Give the records again in full, exactly as they appear, but without the pictures.

> [TASK MATERIAL]:
++++++++
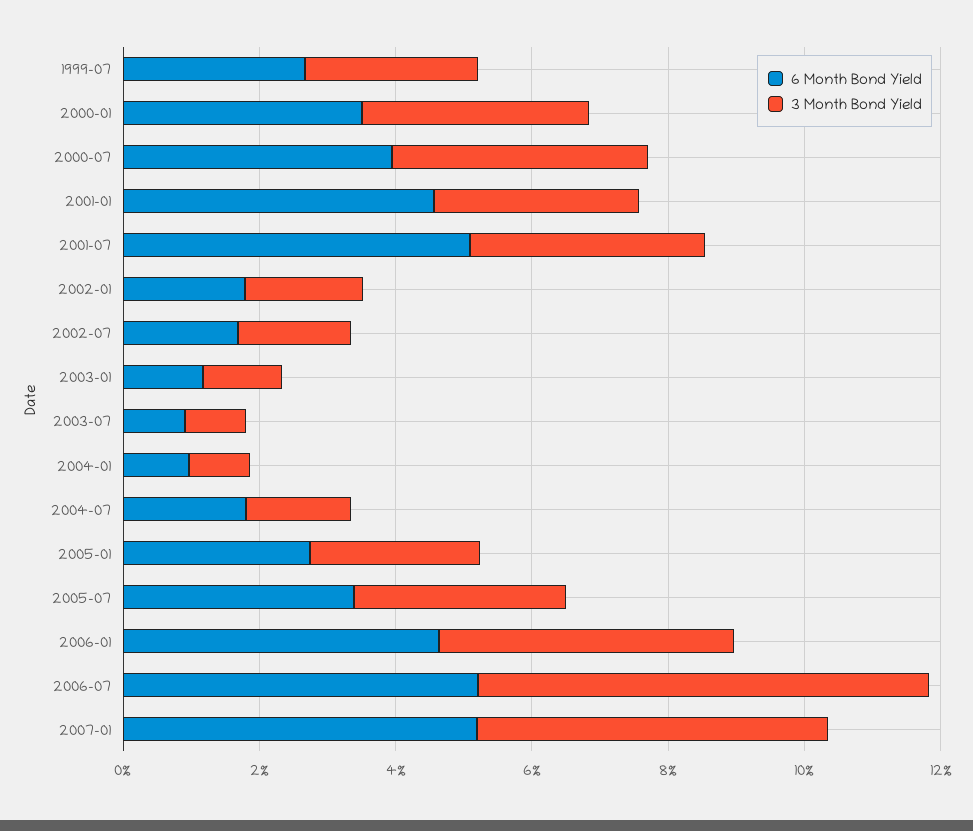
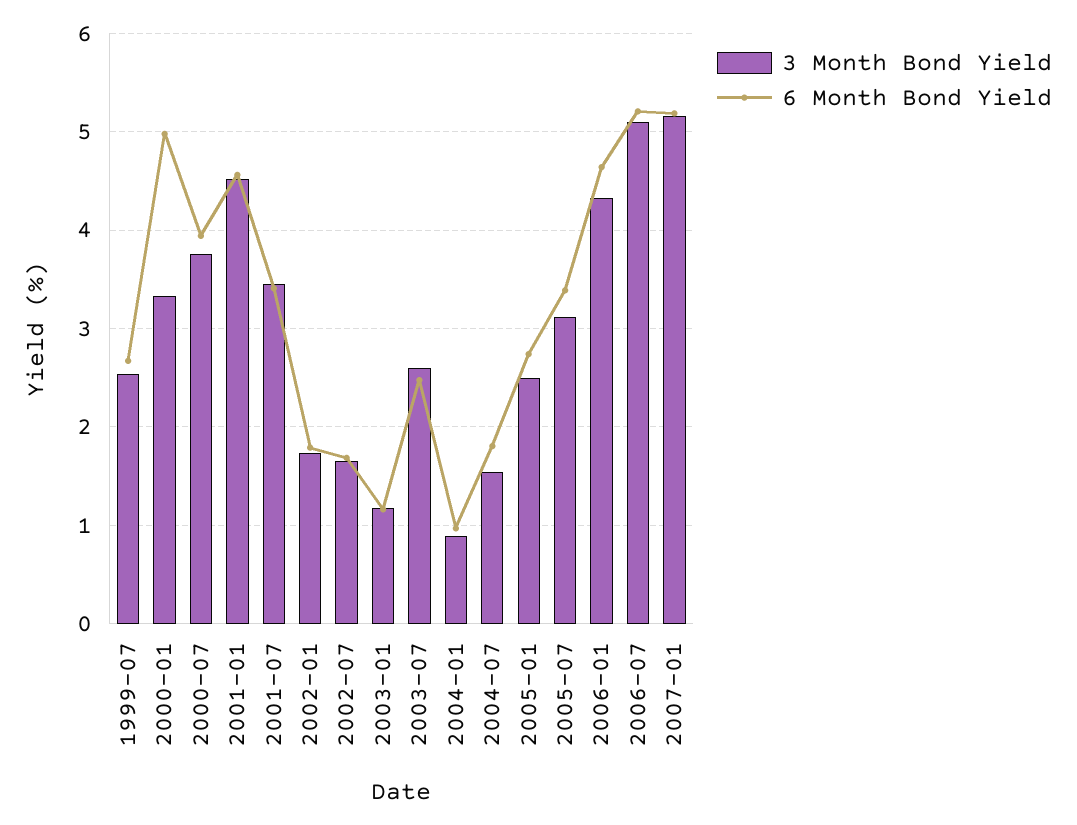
6 Month Bond Yield, 2000-01: 3.5 -> 5
3 Month Bond Yield, 2001-01: 3 -> 4.5
6 Month Bond Yield, 2001-07: 5 -> 3.4
6 Month Bond Yield, 2003-07: 1 -> 2.5
3 Month Bond Yield, 2003-07: 1 -> 2.6
3 Month Bond Yield, 2006-07: 6.5 -> 5.1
++++++++
> [FINAL ANSWER]:
6 Month Bond Yield, 2000-01: 3.5 -> 5
3 Month Bond Yield, 2001-01: 3 -> 4.5
6 Month Bond Yield, 2001-07: 5 -> 3.4
6 Month Bond Yield, 2003-07: 1 -> 2.5
3 Month Bond Yield, 2003-07: 1 -> 2.6
3 Month Bond Yield, 2006-07: 6.5 -> 5.1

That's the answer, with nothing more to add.